Clara, a member of the Woman's Art Club of New York, worked in oil, watercolor and pastel and was known for portraits, studies of flowers and views of Cape Cod, Holland, Cornwall, Brittany and Venice. (Her works are usually signed C. W. Lathrop.) She exhibited at venues including the Paris Salon (1891), 1893 World's Columbian Exposition (Palace of Fine Arts), Pennsylvania Academy of the Fine Arts (1887, 1891, 1895, 1898), Art Institute of Chicago (1889, 1892, 1896, 1898), Boston Art Club (1890, 1892), American Water Color Society (1892, 1898), Art Association of Indianapolis (1892), Gill's Art Galleries in Springfield (1889, 1890), Woman's Art Club (1892, 1893, 1894), National Academy of Design (1892, 1893), the Art Club of Philadelphia (1892, 1893) and the New York Water Color Club (1893, 1895, 1897). Critics lauded her work in publications including The Art Amateur, Quarterly Illustrator and the New York Times. The Springfield Republican praised her skill at rendering “every delicate shade imaginable” and observed that Susie “has a genius for figure drawing and character.” Susie worked mainly in watercolor and pen and ink, specializing in scenes of Greek mythology and rural Massachusetts. She exhibited at the Art Institute of Chicago (1889), American Water Color Society (1889, 1892, 1893), Boston Art Club (1890, 1891) and Art Club of Philadelphia (1892). She illustrated M. Helen Beckwith's children's book, In Mythland and Taber-Prang calendars with whist and musical motifs (1901, 1904), and she published sketches of local scenery in Picturesque Hampshire and The History of Florence, Massachusetts. Bessie, a member of the Society of Arts and Crafts of Boston, tooled leather and wood for furniture and panels in medieval and Renaissance styles. She showed at the 1893 World's Columbian Exposition (Woman's Building's Record Room), Detroit Architectural Club (1909) and Smith College (1913, 1914). The Springfield Republican described her furniture as evidence that her “hand is sure and her eye true." The sisters held group shows and intellectual salons at their studio in downtown Northampton (Bernard Berenson lectured there in 1894), which was draped with fishnets and packed with paintings, prints, embroideries, woodcarvings and ceramics.

==Later years==

In 1906, Clara was appointed successor to Smith College art teacher Mary Rogers Williams (1857–1907). In June 1907, Clara died suddenly of meningitis. After her death, Bessie and Susie continued teaching but largely stopped exhibiting artwork. Institutions that own Lathrop pieces include the Smith College Museum of Art (Clara's portrait, A French Flower Girl, SC 1907:1-1), Harvard's Houghton Library (Clara's 1897 pastel portrait of Emily Dickinson's sister-in-law Susan, MS Am 1118.9) and the Emily Dickinson Museum (Bessie's triangular chair based on German models). Susie is portrayed at her easel outdoors in the Hestia Art Collective's 1980 mural, The History of Women in Northampton.

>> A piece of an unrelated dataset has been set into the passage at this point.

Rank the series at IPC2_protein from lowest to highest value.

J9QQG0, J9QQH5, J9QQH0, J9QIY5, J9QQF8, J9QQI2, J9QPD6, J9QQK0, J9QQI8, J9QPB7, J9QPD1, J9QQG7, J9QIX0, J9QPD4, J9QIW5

During the Hestia Mural 35th Anniversary Lecture on November 7, 2015, The New York Times contributor Eve M. Kahn spoke about the sisters' artistic salon, travels, exhibitions, and teaching posts, among other topics.

The sisters were buried next to each other at the Bridge Street Cemetery in Northampton.

==Papers==

Historic Northampton owns Lathrop family letters, paintings, sketches, Bessie's tooled leather strip, photos including images of Bessie's carvings, a painted wood Dachshund made by a Clarke student, and extensive files about the sisters' careers. Northampton's Forbes Library also has Lathrop family documents.